近年の観測の発展により,赤方偏移7を超える銀河が続々と発見された。そして,ジェームスウェッブ宇宙望遠鏡やTMTなどの次世代観測装置により,赤方偏移10を超える初代銀河の検出が現在期待されている。初代銀河は,銀河進化史を理解する上で重要なだけでなく,宇宙再電離を引き起こした電離源や,また巨大ブラックホールを育む環境としても注目を集めている。しかしながら,理論的には初代銀河の形成・進化のメカニズムはほとんど分かっていない。我々は以下の三点に着目し,初代銀河の形成・進化について研究を行った。
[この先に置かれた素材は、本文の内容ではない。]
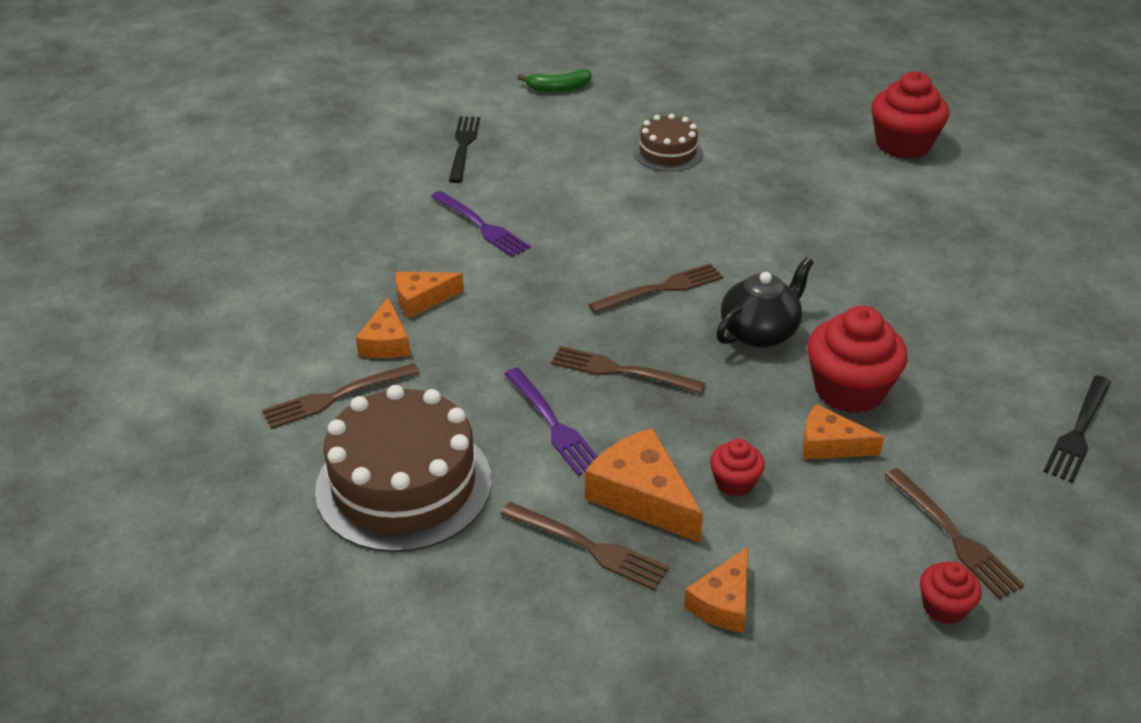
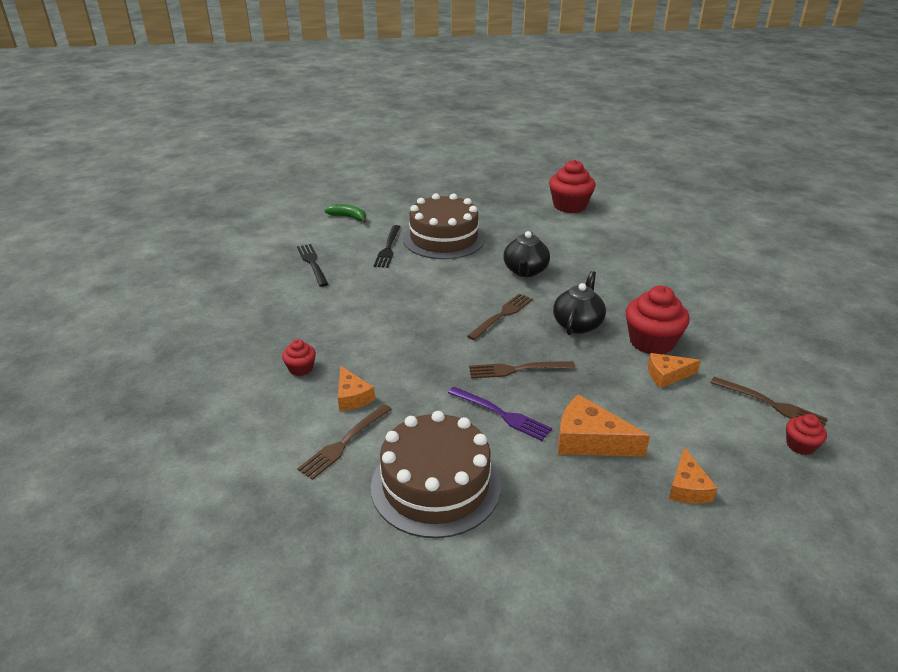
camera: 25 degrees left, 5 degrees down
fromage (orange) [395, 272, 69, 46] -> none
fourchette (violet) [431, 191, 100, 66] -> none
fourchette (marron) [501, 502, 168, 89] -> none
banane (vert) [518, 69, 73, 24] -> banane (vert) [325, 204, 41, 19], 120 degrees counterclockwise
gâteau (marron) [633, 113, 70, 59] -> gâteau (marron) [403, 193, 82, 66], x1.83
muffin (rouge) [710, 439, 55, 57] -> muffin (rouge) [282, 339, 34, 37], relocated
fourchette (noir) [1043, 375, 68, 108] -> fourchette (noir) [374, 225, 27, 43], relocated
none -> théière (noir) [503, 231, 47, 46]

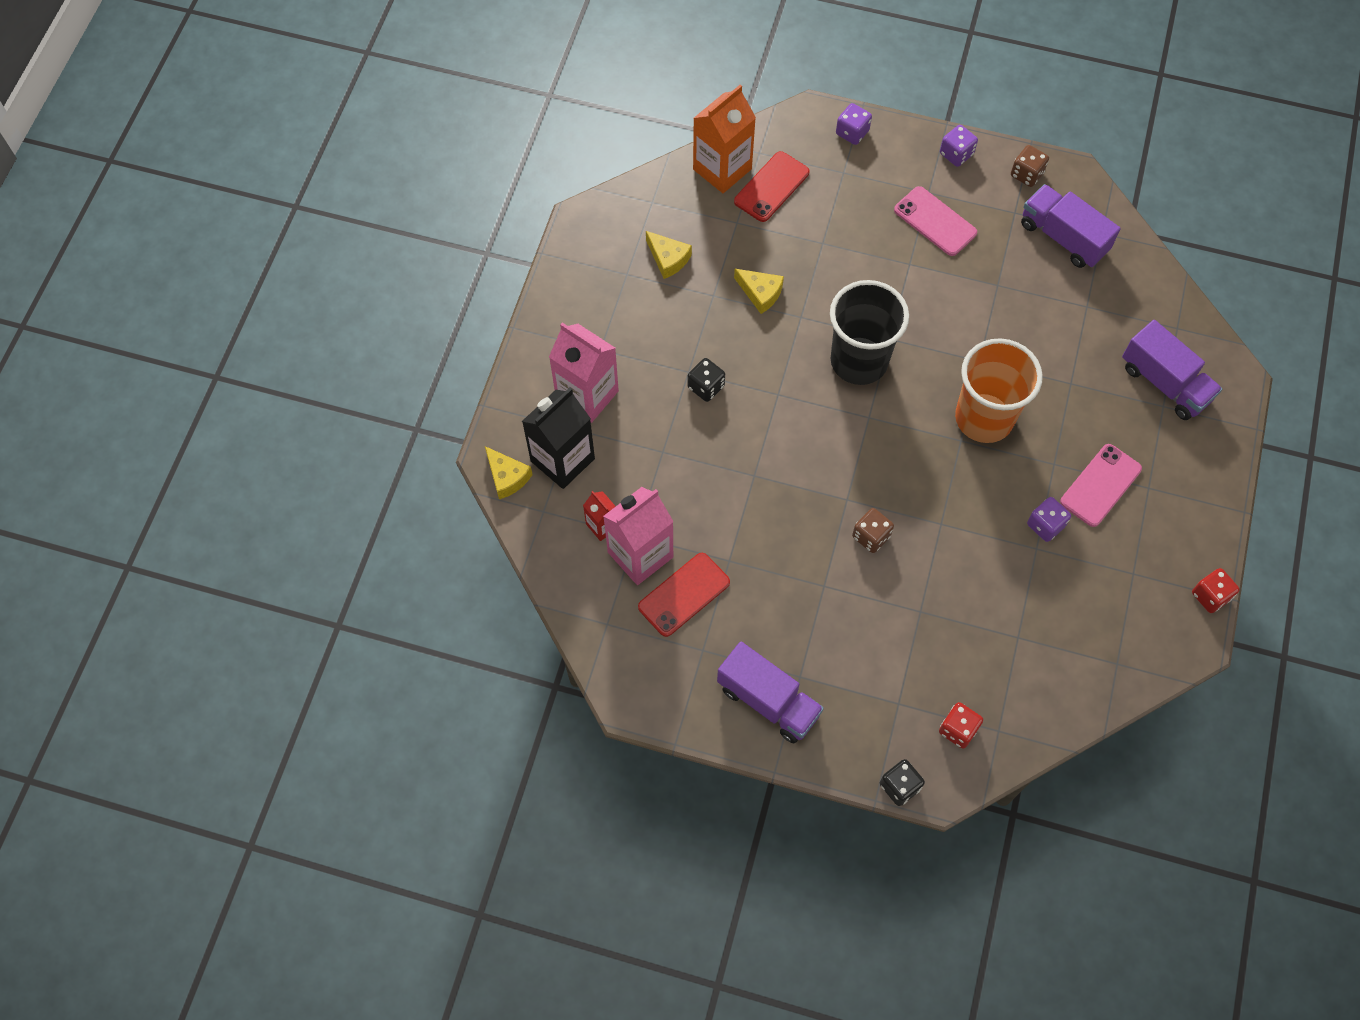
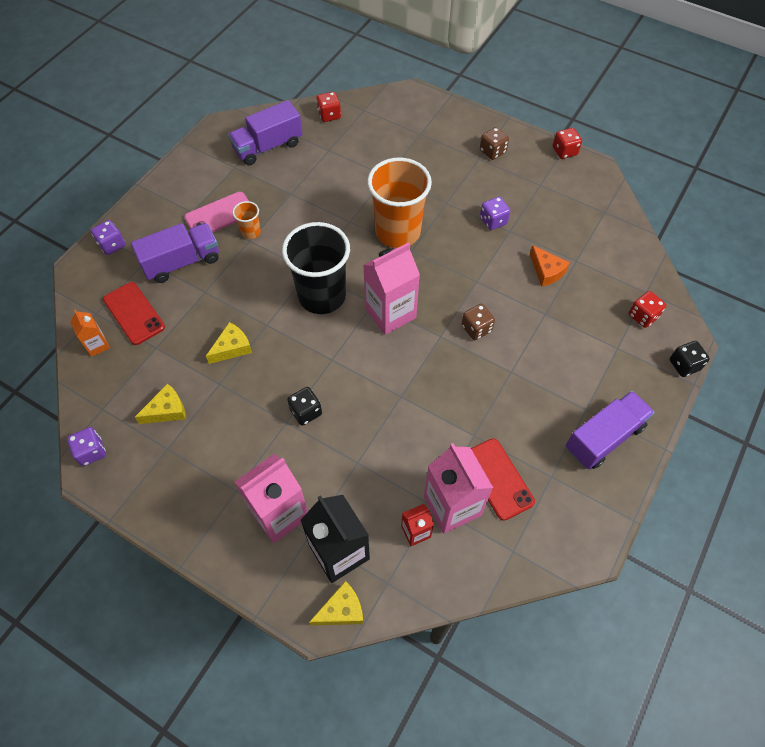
camera: 75 degrees left, 5 degrees down
brique de lait (orange) [693, 85, 63, 108] -> brique de lait (orange) [70, 309, 40, 48], x0.51
dé (violet) [940, 125, 38, 42] -> dé (violet) [67, 427, 39, 39], relocated
dé (marron) [1011, 145, 38, 42] -> dé (marron) [480, 127, 29, 33], relocated
téléphone (rose) [1060, 444, 82, 83] -> none
camion (violet) [1122, 320, 100, 100] -> camion (violet) [131, 223, 88, 60], relocated
none -> gobelet (orange) [232, 201, 29, 38]
none -> dé (rouge) [316, 92, 25, 30]
none -> brique de lait (rose) [363, 242, 57, 93]
none -> fromage (orange) [530, 245, 40, 42]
  1. 初代星ミニハロー集積による初代銀河形成過程
  2. 初代銀河内における大質量ガス雲形成過程
  3. ガス雲内での星団形成

高精度な宇宙論的輻射流体シミュレーションにより,初代銀河形成過程は初代星の初期質量関数の影響を大きく受けること,紫外線フィードバックが重要であることが分かった。初代星の多重超新星爆発による重元素汚染により,赤方偏移12程度で星形成モードは種族IIIから種族IIへと遷移する。また,銀河合体シミュレーションにより,衝撃波後面では熱的不安定性により銀河円盤部で1万太陽質量程度の冷たいガス雲が形成されることが分かった。本講演では,これらのシミュレーション結果とともに,ガス雲から星団形成について議論し,また今後の展望についても述べる。